My academic research centers on uncovering and closing gaps between the theory and reality of tax policy. My main contribution has been to identify and address a mismatch between the goals for taxation typically assumed in theory and the goals the public and policymakers endorse in reality. In brief, in the academic literature tax policy is evaluated solely by where we all end up, but in reality people also care about how we get there. To narrow this gap I have developed an approach to tax research I call Positive Optimal Taxation. This approach includes three steps: 1) gathering evidence that the goals for taxation assumed in standard theory fit poorly with real-world views; 2) identifying alternative goals—and the philosophical principles behind them—that better describe those real-world views; 3) incorporating those alternative goals into formal modern tax theory and demonstrating that doing so enables us to better explain, and inform, policy.
Consider, for example, the debate over how much to tax the rich. My research has shown that most people think the rich should pay more in taxes not only (and perhaps not even primarily) because a dollar is worth less in the hands of someone with more, the reason assumed in modern tax theory. Instead, they think the rich should pay more also because that's how the rich pay their fair share of the costs of a functioning society or because the rich have benefited more from that society's functioning, views consistent with the Equal Sacrifice principle of taxation that was endorsed by John Stuart Mill and the Classical Benefit-Based Taxation principle put forth by Adam Smith.
Most people, in fact, see merit in a range of potential views on this question and use a mixture of principles when making their judgments, an approach I call “normative diversity.” That approach strikes most of us as a good description of real-world moral reasoning, especially in a democracy, but it is sharply at odds with the standard approach in tax theory. My research shows not only that this conflict exists but also that it can be overcome. That is, modern tax theory can be adjusted to include normative diversity, and the payoff from doing so—in terms of the theory’s power to help us understand actual policy choices—is real.
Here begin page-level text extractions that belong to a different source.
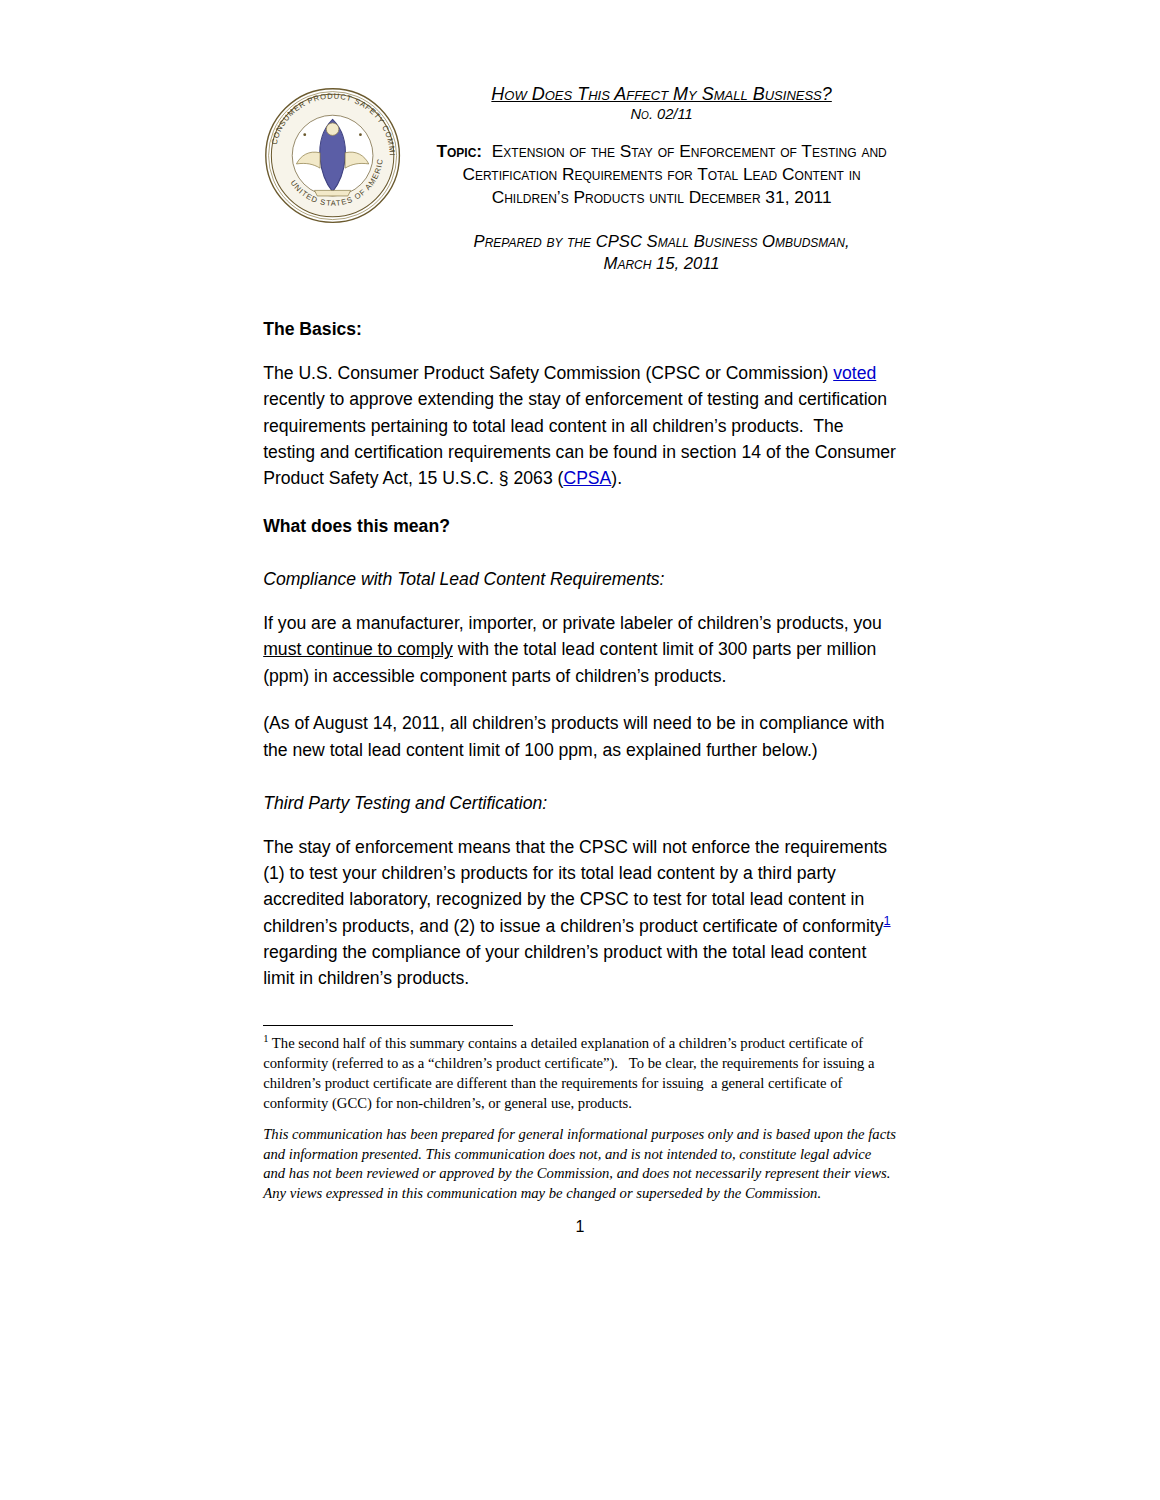CONSUMER PRODUCT SAFETY COMMISSION UNITED STATES OF AMERICA
How Does This Affect My Small Business?
No. 02/11
Topic: Extension of the Stay of Enforcement of Testing and Certification Requirements for Total Lead Content in Children’s Products until December 31, 2011
Prepared by the CPSC Small Business Ombudsman,
March 15, 2011
The Basics:
The U.S. Consumer Product Safety Commission (CPSC or Commission) voted recently to approve extending the stay of enforcement of testing and certification requirements pertaining to total lead content in all children’s products. The testing and certification requirements can be found in section 14 of the Consumer Product Safety Act, 15 U.S.C. § 2063 (CPSA).
What does this mean?
Compliance with Total Lead Content Requirements:
If you are a manufacturer, importer, or private labeler of children’s products, you must continue to comply with the total lead content limit of 300 parts per million (ppm) in accessible component parts of children’s products.
(As of August 14, 2011, all children’s products will need to be in compliance with the new total lead content limit of 100 ppm, as explained further below.)
Third Party Testing and Certification:
The stay of enforcement means that the CPSC will not enforce the requirements (1) to test your children’s products for its total lead content by a third party accredited laboratory, recognized by the CPSC to test for total lead content in children’s products, and (2) to issue a children’s product certificate of conformity1 regarding the compliance of your children’s product with the total lead content limit in children’s products.
1 The second half of this summary contains a detailed explanation of a children’s product certificate of conformity (referred to as a “children’s product certificate”). To be clear, the requirements for issuing a children’s product certificate are different than the requirements for issuing a general certificate of conformity (GCC) for non-children’s, or general use, products.
This communication has been prepared for general informational purposes only and is based upon the facts and information presented. This communication does not, and is not intended to, constitute legal advice and has not been reviewed or approved by the Commission, and does not necessarily represent their views. Any views expressed in this communication may be changed or superseded by the Commission.
1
In the end, I hope that this research succeeds in making my fellow tax theorists think differently about what they assume are the goals of tax policy, changing how tax theory is done and what impact it can have.
Additional strands of my academic research share the same motivation: to bring the study of tax policy into closer contact with practice. I have shown how taking into account differences in preferences across people—which public debates over taxes have always included but which modern research largely assumes away—brings theoretical policy recommendations more in line with existing policy. And, I have shown how to use complex modern theory to suggest simple reforms and guidelines for taxation and fiscal policy, rather than the intricate and sometimes impractical proposals those models most directly imply.
Like my academic research, my course development work for HBS helps us to understand why societies choose the economic policies they do, and how they might do better. Most of this work is included in my elective course: The Role of Government in Market Economies (RoGME). RoGME follows in the tradition of decades of pedagogy at HBS, providing the nuanced perspective on the role of government that is essential for the future leaders we train to maximize the positive difference they will make in the world. Whether the topic is reform of public education, coordination on climate change, management of the national debt, regulation of immigration, or the design of taxes, we find our way to a discussion of not only what the key tradeoffs are but also how to think about making them. In the end, aided by the unique power of the case method to make abstract questions tangible and fundamental disagreements plain, RoGME students come to see debates over specific policy issues as examples of a deeper, more analytically useful tension between competing views of the proper role of the government.